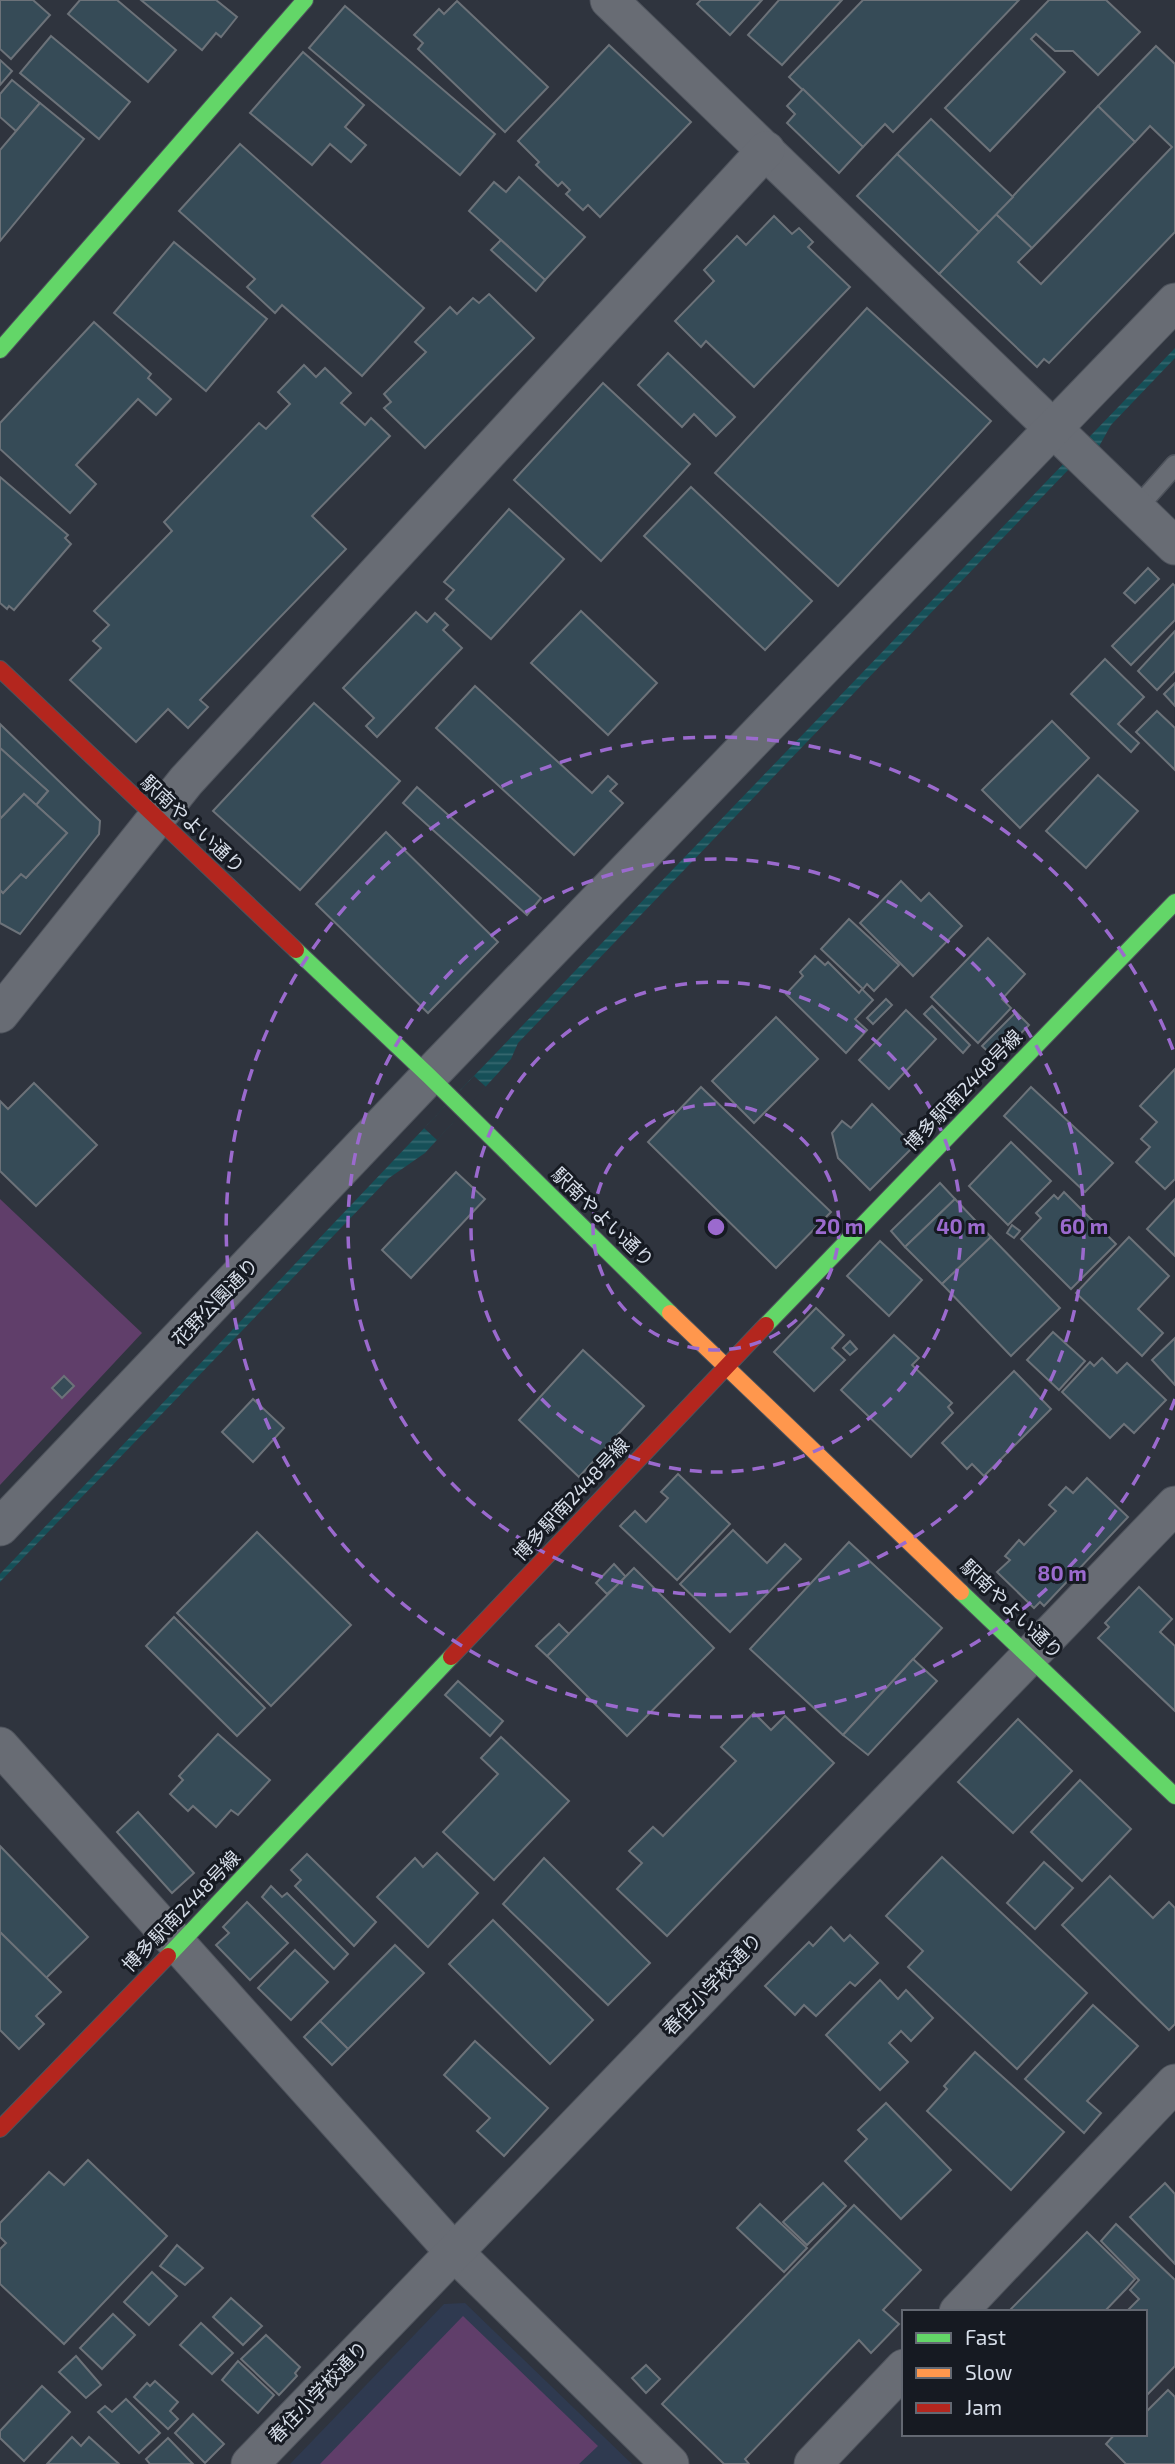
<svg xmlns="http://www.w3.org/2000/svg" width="1175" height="2464" font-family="'Exo 2','Noto Sans JP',sans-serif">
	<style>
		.built { fill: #2f3a50 }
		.green { fill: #603e6a }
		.water { fill: url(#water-rules) }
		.pier { fill: #2f343e }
		.building { fill: #364b57; stroke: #6c7279; stroke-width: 2 }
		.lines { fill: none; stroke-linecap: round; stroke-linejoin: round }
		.lane-casing { stroke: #4e535c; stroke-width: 22 }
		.street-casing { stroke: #4e535c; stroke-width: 39 }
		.fast-casing { stroke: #4e535c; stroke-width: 18 }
		.slow-casing { stroke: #4e535c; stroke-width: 18 }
		.jam-casing { stroke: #4e535c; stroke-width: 18 }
		.lane { stroke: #686c74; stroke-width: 19 }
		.street { stroke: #686c74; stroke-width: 37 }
		.fast { stroke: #63d668; stroke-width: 16 }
		.slow { stroke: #ff974d; stroke-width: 16 }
		.jam { stroke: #b3261e; stroke-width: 16 }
		.ring { fill: none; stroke: #9b6ace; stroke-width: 3.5; stroke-dasharray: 12 9 }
		.labels { text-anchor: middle; stroke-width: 6; stroke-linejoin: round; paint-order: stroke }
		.street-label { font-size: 19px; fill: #d7dee9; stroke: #161a22 }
		.centre { fill: #9b6ace; stroke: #161a22; stroke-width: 3.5 }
		.ring-label { font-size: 21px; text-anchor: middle; font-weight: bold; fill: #9b6ace; stroke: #161a22; stroke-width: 6; stroke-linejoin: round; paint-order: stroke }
	</style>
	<defs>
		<pattern id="water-rules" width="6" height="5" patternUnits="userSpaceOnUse" patternTransform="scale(1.75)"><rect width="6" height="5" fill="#165058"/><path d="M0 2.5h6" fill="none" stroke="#376970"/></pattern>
	</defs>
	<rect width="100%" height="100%" fill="#2f343e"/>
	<polygon class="built" points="465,2303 632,2464 290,2464 444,2304"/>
	<g class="green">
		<polygon points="0,1199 142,1333 0,1485"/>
		<polygon points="463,2316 598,2446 579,2464 320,2464"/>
	</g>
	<polygon class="water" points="1175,348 1175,358 1111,425 1097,450 1070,468 518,1043 511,1059 425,1153 389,1178 0,1582 0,1574 470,1080"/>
	<polygon class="pier" points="474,1076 486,1087 437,1140 424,1128"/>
	<g class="building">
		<polygon points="0,0 33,0 50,15 11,59 0,49"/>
		<polygon points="80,0 117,0 176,50 148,82 68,14"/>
		<polygon points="141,0 216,0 237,17 221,37 216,33 202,50"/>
		<polygon points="701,0 762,0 730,35 697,4"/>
		<polygon points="779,0 842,0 782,65 748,35"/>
		<polygon points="863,0 1019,0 893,132 885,124 863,147 789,77"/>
		<polygon points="1049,0 1106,0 1140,32 1098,75 1073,51 1055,51 1036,34 1031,39 1065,72 990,151 945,108"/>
		<polygon points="457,1 548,87 505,132 418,49 423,43 414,35 439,9 444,14"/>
		<polygon points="345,6 495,134 460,175 309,48"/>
		<polygon points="51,36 130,102 99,139 20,73"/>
		<polygon points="609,45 691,122 600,217 588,205 583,210 566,194 570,190 562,182 558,186 536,165 539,162 518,141"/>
		<polygon points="1156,46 1175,64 1175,232 1049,363 1044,359 1037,367 939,274 996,214 1032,248 1018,262 1041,284 1172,147 1150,126 1135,142 1098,106"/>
		<polygon points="303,52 364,105 345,127 366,145 351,162 330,144 312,165 250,113"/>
		<polygon points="0,60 12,71 0,85"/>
		<polygon points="12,80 40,103 16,131 0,117 0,94"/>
		<polygon points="803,89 863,147 839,173 787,123 795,114 787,106"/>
		<polygon points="40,103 84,139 0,241 0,150"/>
		<polygon points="1098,106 1135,142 1032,248 996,214"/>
		<polygon points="931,119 1013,197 979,232 897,154"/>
		<polygon points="240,144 424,308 362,376 282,305 275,313 247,287 255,279 179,211"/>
		<polygon points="897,154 979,232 939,274 857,196"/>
		<polygon points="519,177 585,237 545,280 469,211 494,182 506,192"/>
		<polygon points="774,216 792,234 799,228 813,242 808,247 850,287 754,387 706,341 701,347 675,321 714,281 704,270 737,236 746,245"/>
		<polygon points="501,240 545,280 536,291 491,250"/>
		<polygon points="174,242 267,319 206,391 114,313"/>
		<polygon points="489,294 534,338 425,448 384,408 391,402 384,394 426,352 415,342 450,307 457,314 473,298 479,303"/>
		<polygon points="867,308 991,421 838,586 715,473"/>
		<polygon points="94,322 151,374 148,378 171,399 156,415 138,399 76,465 96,484 70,513 0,449 0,423"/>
		<polygon points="668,353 735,417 716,436 694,414 682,427 638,385"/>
		<polygon points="304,365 316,377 325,368 351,393 341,403 365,425 371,418 390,436 312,516 346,549 200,700 208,707 188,728 168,709 136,742 70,680 101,648 93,641 109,625 94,611 172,531 164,522 259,423 266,429 290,404 278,392"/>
		<polygon points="603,383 690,464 601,561 514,480"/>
		<polygon points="0,477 68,535 65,538 71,544 14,610 9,606 7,609 0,603"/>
		<polygon points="691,487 812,601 765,650 644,536"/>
		<polygon points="509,509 564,559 491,639 446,599 454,590 444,582"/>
		<polygon points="1148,568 1159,579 1135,603 1124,593"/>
		<polygon points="1173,584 1175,586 1175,620 1131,665 1112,646"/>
		<polygon points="581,611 657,683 608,735 531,663"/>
		<polygon points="416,612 427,622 435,613 448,625 443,630 462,648 377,737 366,726 374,718 343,688"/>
		<polygon points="1175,631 1175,671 1157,690 1138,671"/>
		<polygon points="1105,659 1144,697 1118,724 1139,743 1131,752 1071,694"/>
		<polygon points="1175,683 1175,706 1164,694"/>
		<polygon points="475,686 592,793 608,776 617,784 610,791 623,803 574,855 436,728"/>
		<polygon points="314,703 400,781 300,890 213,811"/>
		<polygon points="1157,711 1175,728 1175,770 1136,732"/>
		<polygon points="1052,721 1089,758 1020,828 982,790"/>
		<polygon points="0,724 100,821 99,834 20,934 0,923 0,890 3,893 21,874 26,878 67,833 36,805 48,791 0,748"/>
		<polygon points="0,748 48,791 36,805 24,794 0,819"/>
		<polygon points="1098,775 1138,811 1086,868 1046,831"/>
		<polygon points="417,787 541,898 527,915 403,803"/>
		<polygon points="24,794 67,833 26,878 21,874 3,893 0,890 0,819"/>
		<polygon points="386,832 498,942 428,1013 316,904"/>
		<polygon points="901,881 921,901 929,893 962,926 913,976 860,923"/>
		<polygon points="849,919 899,965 874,991 867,984 863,989 821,949"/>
		<polygon points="988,938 1025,974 1002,999 1011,1008 978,1043 931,997"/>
		<polygon points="815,956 825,965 828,962 859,993 862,989 873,1000 855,1019 867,1030 846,1053 786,994 803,976 800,972"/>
		<polygon points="886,999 892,1005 873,1024 867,1018"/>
		<polygon points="932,1006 970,1045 963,1053 924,1014"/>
		<polygon points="906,1010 936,1039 889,1089 859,1060"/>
		<polygon points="1016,1012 1029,1025 996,1059 982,1046"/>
		<polygon points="776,1017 818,1059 754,1123 712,1081"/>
		<polygon points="1175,1069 1175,1179 1165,1189 1136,1162 1150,1147 1141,1139 1157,1122 1140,1106"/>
		<polygon points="34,1083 97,1145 36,1206 0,1171 0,1101 8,1109"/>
		<polygon points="701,1087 831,1212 776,1268 648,1142"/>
		<polygon points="1031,1087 1113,1163 1085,1192 1004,1116"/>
		<polygon points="872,1104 914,1146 870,1190 838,1158 832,1133 842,1121 851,1128"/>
		<polygon points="1011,1142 1051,1181 1008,1225 969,1186"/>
		<polygon points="456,1172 485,1199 411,1278 382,1250"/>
		<polygon points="940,1183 955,1199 905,1247 891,1231"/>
		<polygon points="1064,1192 1116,1244 1071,1289 1021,1239 1041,1218 1036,1213 1054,1195 1058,1199"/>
		<polygon points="955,1199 991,1237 942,1284 905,1247"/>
		<polygon points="1175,1199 1175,1256 1147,1229"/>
		<polygon points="1012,1225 1020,1231 1014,1238 1007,1233"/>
		<polygon points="991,1237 1060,1308 1011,1356 942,1284"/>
		<polygon points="1129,1237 1169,1276 1138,1309 1163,1333 1142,1356 1076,1293"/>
		<polygon points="880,1241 922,1280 889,1316 847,1276"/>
		<polygon points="816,1308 844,1335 832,1348 845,1360 814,1391 774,1352"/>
		<polygon points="1053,1332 1085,1361 1059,1390 1027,1360"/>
		<polygon points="894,1335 919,1358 912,1365 952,1403 948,1407 953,1413 911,1457 841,1390"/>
		<polygon points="1175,1338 1175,1385 1152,1360"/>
		<polygon points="850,1341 857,1349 850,1355 843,1348"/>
		<polygon points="583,1350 644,1406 579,1477 519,1420"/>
		<polygon points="1102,1358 1117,1373 1127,1363 1166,1400 1134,1433 1124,1424 1110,1438 1062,1392 1090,1362 1094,1366"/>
		<polygon points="1014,1371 1051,1409 984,1476 972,1464 967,1469 942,1443"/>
		<polygon points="64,1376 74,1386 62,1398 52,1388"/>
		<polygon points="253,1399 284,1428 253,1462 222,1432"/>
		<polygon points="678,1474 730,1524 677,1580 620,1526 635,1511 646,1522 668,1498 661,1492"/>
		<polygon points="1087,1478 1128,1517 1044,1606 1040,1602 1034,1608 997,1572 1010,1560 1005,1556 1019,1540 1024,1545 1056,1511 1049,1505 1066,1487 1073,1493"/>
		<polygon points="733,1530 767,1563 785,1544 801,1559 730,1632 680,1584"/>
		<polygon points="257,1532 351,1625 271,1706 177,1613"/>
		<polygon points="849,1542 942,1628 843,1735 750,1649"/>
		<polygon points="614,1564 626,1577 607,1594 596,1583"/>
		<polygon points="634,1568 714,1648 627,1736 547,1656"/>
		<polygon points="1139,1587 1172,1619 1160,1632 1175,1646 1175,1711 1098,1638 1109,1627 1105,1623"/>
		<polygon points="174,1617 265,1708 237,1736 146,1646"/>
		<polygon points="559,1624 569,1634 547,1656 536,1646"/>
		<polygon points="913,1659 937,1681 868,1755 843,1735"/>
		<polygon points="458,1681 503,1721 490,1736 445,1695"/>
		<polygon points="754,1713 771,1730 785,1716 834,1763 667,1936 617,1889 642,1863 629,1851 653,1827 663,1836 736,1761 721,1747"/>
		<polygon points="1018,1719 1072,1771 1013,1833 958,1782"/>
		<polygon points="218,1734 270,1780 238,1815 231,1810 216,1827 193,1806 188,1811 170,1794 183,1780 179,1776"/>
		<polygon points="501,1737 569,1801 494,1880 443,1832 498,1774 481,1758"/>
		<polygon points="1080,1780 1131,1829 1082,1881 1031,1832"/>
		<polygon points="138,1812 194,1873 172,1893 117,1832"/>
		<polygon points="0,1846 88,1937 46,1978 0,1932"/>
		<polygon points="437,1853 478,1893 428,1947 377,1897 415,1858 423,1867"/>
		<polygon points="307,1854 376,1922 354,1946 295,1886 301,1880 291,1870"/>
		<polygon points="942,1857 1087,1993 1017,2069 908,1967 923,1951 886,1916"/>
		<polygon points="544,1858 650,1963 608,2005 503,1904"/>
		<polygon points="1044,1862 1073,1888 1035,1929 1007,1903"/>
		<polygon points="1110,1876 1153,1918 1169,1902 1175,1908 1175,2024 1169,2030 1062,1925"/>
		<polygon points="271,1886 282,1897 287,1893 348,1954 334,1969 262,1897"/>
		<polygon points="247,1902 288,1943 250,1980 216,1945 229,1933 223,1927"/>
		<polygon points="493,1920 593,2020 550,2064 449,1964"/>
		<polygon points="831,1927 844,1941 850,1935 878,1963 855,1986 850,1982 816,2016 804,2005 795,2015 765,1986 809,1942 813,1946"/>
		<polygon points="0,1932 61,1992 36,2016 44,2024 19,2049 0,2030"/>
		<polygon points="395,1945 424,1973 348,2049 320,2021"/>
		<polygon points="295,1950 328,1982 291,2020 258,1988"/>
		<polygon points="880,1980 898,1999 906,1990 933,2018 911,2041 901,2031 889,2043 908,2062 880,2090 826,2035"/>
		<polygon points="1093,2005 1138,2046 1087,2101 1101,2113 1084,2133 1025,2079"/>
		<polygon points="320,2021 348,2049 332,2065 304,2037"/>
		<polygon points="475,2041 548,2108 504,2156 477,2131 490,2118 444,2075"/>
		<polygon points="975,2052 1064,2132 1011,2190 927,2111 947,2089 944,2086"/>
		<polygon points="886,2103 951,2170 901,2219 845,2161 867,2139 858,2130"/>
		<polygon points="88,2160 167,2236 64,2344 0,2284 0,2249 6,2243 0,2237 0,2223 49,2172 64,2185"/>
		<polygon points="823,2183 846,2206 807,2245 783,2222"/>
		<polygon points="1165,2183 1175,2194 1175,2264 1130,2217"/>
		<polygon points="760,2204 807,2248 784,2272 737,2228"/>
		<polygon points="854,2205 921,2270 883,2310 899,2324 871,2353 859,2340 745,2459 749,2464 724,2464 662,2404"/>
		<polygon points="1116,2224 1175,2280 1175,2366 1145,2397 1145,2312 1126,2312 1139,2299 1130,2290 1139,2280 1101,2241"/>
		<polygon points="1087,2232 1135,2279 1127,2288 1104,2312 1008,2312"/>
		<polygon points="177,2245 203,2268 185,2285 160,2266"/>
		<polygon points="152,2272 177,2296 149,2325 124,2302"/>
		<polygon points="231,2298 262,2326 243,2345 213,2317"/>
		<polygon points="113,2314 135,2335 102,2369 80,2348"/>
		<polygon points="201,2323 233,2353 212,2374 180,2345"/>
		<polygon points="266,2335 300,2367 295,2373 297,2376 279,2395 241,2359"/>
		<polygon points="76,2356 101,2385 86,2398 59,2372"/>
		<polygon points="238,2361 274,2395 258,2413 222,2380"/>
		<polygon points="646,2365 660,2379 646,2393 632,2378"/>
		<polygon points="155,2381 178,2402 170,2411 178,2419 168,2429 134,2397 147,2383 150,2386"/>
		<polygon points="42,2386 70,2412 24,2461 0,2438 0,2431"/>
		<polygon points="1168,2390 1175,2397 1175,2464 1126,2464 1106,2444 1115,2434 1145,2434 1145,2413"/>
		<polygon points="126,2399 160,2433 139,2453 98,2412 105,2406 112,2412"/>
		<polygon points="193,2414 224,2444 205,2463 175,2433"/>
		<polygon points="72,2437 81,2446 89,2437 119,2464 47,2464"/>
		<polygon points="168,2438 193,2464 150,2464 146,2459"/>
	</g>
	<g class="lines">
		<defs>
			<polyline id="lane" points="1136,509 1175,465"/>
			<g id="street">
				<polyline points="609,0 1175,546"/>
				<polyline points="0,1014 186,781 766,150"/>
				<polyline points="0,1527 429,1076 1175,302"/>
				<polyline points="0,1746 453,2251 670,2464"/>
				<polyline points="958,2312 1175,2083"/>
				<polyline points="250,2464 1175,1505"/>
				<polyline points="813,2464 904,2368"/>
			</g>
			<g id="fast">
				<polyline points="0,350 305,0"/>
				<polyline points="296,950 429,1076 670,1313"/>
				<polyline points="766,1325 1175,902"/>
				<polyline points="961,1592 1175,1796"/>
				<polyline points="168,1956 451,1657"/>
			</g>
			<polyline id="slow" points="670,1313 961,1592"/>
			<g id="jam">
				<polyline points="0,669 296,950"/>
				<polyline points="451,1657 766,1325"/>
				<polyline points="0,2129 168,1956"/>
			</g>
		</defs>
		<use href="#lane" class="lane-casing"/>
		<use href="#street" class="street-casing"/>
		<use href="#fast" class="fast-casing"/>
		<use href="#slow" class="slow-casing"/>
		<use href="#jam" class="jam-casing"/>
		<use href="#lane" class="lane"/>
		<use href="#street" class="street"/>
		<use href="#fast" class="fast"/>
		<use href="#slow" class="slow"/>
		<use href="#jam" class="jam"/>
	</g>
	<g class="ring">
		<circle cx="716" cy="1227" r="123"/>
		<circle cx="716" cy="1227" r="245"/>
		<circle cx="716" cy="1227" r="368"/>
		<path d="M1175 1399A490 490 0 1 1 1175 1055"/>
	</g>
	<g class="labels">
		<g class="street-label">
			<text transform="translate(193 824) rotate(43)" y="7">駅南やよい通り</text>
			<text transform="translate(963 1090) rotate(-46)" y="7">博多駅南2448号線</text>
			<text transform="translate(603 1217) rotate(44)" y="7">駅南やよい通り</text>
			<text transform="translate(215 1302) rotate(-46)" y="7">花野公園通り</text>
			<text transform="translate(571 1499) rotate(-47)" y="7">博多駅南2448号線</text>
			<text transform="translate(1012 1609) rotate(44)" y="7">駅南やよい通り</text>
			<text transform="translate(181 1911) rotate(-46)" y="7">博多駅南2448号線</text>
			<text transform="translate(712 1984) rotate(-46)" y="7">春住小学校通り</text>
			<text transform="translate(318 2392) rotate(-46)" y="7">春住小学校通り</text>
		</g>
	</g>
	<circle cx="716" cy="1227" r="10" class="centre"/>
	<g class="ring-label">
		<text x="839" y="1234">20 m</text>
		<text x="961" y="1234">40 m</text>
		<text x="1084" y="1234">60 m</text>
		<text x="1062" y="1581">80 m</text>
	</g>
	<rect x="902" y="2310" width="245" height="126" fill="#161a22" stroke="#636872" stroke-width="2"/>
	<rect x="916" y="2333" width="35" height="10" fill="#63d668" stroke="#636872" stroke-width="2"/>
	<text x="965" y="2345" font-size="21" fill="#d7dee9">Fast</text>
	<rect x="916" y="2368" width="35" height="10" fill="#ff974d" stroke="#636872" stroke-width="2"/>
	<text x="965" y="2380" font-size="21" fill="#d7dee9">Slow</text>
	<rect x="916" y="2403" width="35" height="10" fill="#b3261e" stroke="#636872" stroke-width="2"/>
	<text x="965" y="2415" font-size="21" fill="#d7dee9">Jam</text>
</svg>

WHAT THIS TASK INVOLVES => For each line in the data that holds the word "lines", copy the line.

ANSWER FOR THIS EXERCISE =>
		.lines { fill: none; stroke-linecap: round; stroke-linejoin: round }
	<g class="lines">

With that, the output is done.